== YOUR INSTRUCTIONS ==
Exact reproduction of every record is required, and pictures are to be excluded.

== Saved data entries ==
━━━━
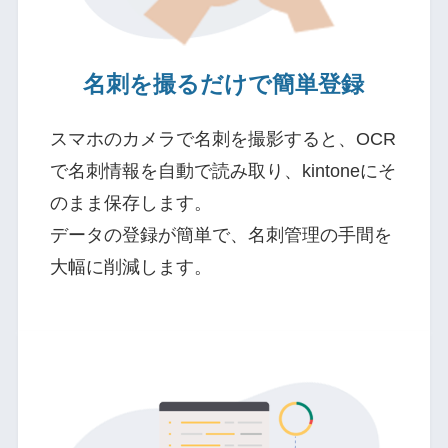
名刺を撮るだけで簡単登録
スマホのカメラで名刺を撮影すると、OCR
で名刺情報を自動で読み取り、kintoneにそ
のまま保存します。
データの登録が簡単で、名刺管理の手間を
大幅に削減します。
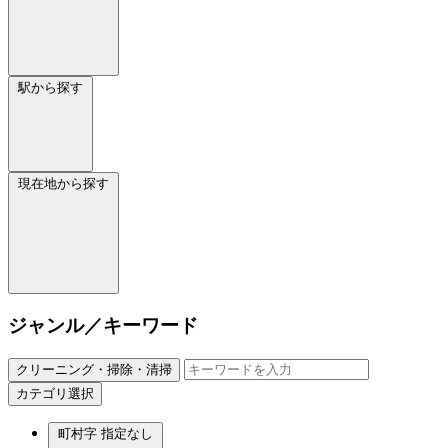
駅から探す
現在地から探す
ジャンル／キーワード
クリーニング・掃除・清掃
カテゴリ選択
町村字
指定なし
━━━━
== EXPECTED ANSWER ==
名刺を撮るだけで簡単登録
スマホのカメラで名刺を撮影すると、OCR
で名刺情報を自動で読み取り、kintoneにそ
のまま保存します。
データの登録が簡単で、名刺管理の手間を
大幅に削減します。
駅から探す
現在地から探す
ジャンル／キーワード
クリーニング・掃除・清掃
カテゴリ選択
町村字
指定なし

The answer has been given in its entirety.